■ ASSIGNMENT ■
Only the lines from the first line of the material below to the line containing "microscopy of unremarkable", inclusive, should be copied, each exactly as written.

■ DATA EXTRACT ■
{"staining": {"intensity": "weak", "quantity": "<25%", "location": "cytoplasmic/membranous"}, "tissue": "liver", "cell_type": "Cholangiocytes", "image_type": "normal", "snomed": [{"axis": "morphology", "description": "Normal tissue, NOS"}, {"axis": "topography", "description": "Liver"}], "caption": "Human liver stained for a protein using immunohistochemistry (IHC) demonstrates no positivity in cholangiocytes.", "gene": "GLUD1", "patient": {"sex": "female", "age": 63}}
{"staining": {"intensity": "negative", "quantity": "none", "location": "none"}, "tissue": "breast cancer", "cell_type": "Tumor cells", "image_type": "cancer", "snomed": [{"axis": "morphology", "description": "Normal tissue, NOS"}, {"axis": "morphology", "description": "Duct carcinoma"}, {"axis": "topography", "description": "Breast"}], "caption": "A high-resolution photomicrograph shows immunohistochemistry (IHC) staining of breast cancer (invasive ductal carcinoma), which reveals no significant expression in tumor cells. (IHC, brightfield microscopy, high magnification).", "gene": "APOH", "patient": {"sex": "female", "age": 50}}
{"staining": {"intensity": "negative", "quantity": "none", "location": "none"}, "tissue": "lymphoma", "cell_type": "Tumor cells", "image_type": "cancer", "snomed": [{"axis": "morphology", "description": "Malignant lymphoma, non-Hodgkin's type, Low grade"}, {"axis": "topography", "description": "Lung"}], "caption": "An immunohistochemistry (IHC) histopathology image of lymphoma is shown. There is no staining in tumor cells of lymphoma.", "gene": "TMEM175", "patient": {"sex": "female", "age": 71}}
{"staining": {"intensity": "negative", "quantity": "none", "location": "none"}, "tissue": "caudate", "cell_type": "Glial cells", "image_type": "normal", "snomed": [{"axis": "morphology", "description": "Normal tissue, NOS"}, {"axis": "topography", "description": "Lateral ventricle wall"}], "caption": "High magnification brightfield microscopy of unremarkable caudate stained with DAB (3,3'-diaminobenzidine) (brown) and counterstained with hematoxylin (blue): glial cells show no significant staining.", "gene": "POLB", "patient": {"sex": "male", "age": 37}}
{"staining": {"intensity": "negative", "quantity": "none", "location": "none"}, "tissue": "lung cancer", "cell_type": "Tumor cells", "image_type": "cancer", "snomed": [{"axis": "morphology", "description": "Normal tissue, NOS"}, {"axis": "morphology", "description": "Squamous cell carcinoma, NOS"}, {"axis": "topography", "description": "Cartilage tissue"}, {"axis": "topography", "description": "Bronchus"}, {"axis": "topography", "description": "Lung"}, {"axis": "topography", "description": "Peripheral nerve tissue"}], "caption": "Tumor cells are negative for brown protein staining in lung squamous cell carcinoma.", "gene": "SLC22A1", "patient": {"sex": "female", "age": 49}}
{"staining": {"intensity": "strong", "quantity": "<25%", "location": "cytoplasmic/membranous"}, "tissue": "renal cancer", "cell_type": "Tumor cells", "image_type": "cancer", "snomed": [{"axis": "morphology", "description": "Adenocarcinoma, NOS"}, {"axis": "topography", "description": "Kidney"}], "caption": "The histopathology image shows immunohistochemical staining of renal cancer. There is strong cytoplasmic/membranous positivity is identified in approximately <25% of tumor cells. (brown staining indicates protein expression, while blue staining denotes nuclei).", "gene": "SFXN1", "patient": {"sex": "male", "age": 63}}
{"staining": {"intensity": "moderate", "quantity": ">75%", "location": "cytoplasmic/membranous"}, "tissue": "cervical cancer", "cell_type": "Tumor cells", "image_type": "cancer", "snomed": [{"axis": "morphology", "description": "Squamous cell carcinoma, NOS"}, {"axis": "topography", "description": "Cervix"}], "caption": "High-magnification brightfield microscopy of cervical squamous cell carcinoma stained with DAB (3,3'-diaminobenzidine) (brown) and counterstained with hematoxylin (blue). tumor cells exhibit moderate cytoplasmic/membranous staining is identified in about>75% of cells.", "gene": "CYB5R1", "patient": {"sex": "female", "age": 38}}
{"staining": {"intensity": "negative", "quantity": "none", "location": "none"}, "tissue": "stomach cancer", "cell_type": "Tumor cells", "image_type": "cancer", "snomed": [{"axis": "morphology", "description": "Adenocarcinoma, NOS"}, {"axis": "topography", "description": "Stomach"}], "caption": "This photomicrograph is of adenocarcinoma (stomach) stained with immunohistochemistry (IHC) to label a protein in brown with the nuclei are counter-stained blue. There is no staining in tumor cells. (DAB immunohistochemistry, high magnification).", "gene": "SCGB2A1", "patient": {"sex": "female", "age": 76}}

■ SOLUTION ■
{"staining": {"intensity": "weak", "quantity": "<25%", "location": "cytoplasmic/membranous"}, "tissue": "liver", "cell_type": "Cholangiocytes", "image_type": "normal", "snomed": [{"axis": "morphology", "description": "Normal tissue, NOS"}, {"axis": "topography", "description": "Liver"}], "caption": "Human liver stained for a protein using immunohistochemistry (IHC) demonstrates no positivity in cholangiocytes.", "gene": "GLUD1", "patient": {"sex": "female", "age": 63}}
{"staining": {"intensity": "negative", "quantity": "none", "location": "none"}, "tissue": "breast cancer", "cell_type": "Tumor cells", "image_type": "cancer", "snomed": [{"axis": "morphology", "description": "Normal tissue, NOS"}, {"axis": "morphology", "description": "Duct carcinoma"}, {"axis": "topography", "description": "Breast"}], "caption": "A high-resolution photomicrograph shows immunohistochemistry (IHC) staining of breast cancer (invasive ductal carcinoma), which reveals no significant expression in tumor cells. (IHC, brightfield microscopy, high magnification).", "gene": "APOH", "patient": {"sex": "female", "age": 50}}
{"staining": {"intensity": "negative", "quantity": "none", "location": "none"}, "tissue": "lymphoma", "cell_type": "Tumor cells", "image_type": "cancer", "snomed": [{"axis": "morphology", "description": "Malignant lymphoma, non-Hodgkin's type, Low grade"}, {"axis": "topography", "description": "Lung"}], "caption": "An immunohistochemistry (IHC) histopathology image of lymphoma is shown. There is no staining in tumor cells of lymphoma.", "gene": "TMEM175", "patient": {"sex": "female", "age": 71}}
{"staining": {"intensity": "negative", "quantity": "none", "location": "none"}, "tissue": "caudate", "cell_type": "Glial cells", "image_type": "normal", "snomed": [{"axis": "morphology", "description": "Normal tissue, NOS"}, {"axis": "topography", "description": "Lateral ventricle wall"}], "caption": "High magnification brightfield microscopy of unremarkable caudate stained with DAB (3,3'-diaminobenzidine) (brown) and counterstained with hematoxylin (blue): glial cells show no significant staining.", "gene": "POLB", "patient": {"sex": "male", "age": 37}}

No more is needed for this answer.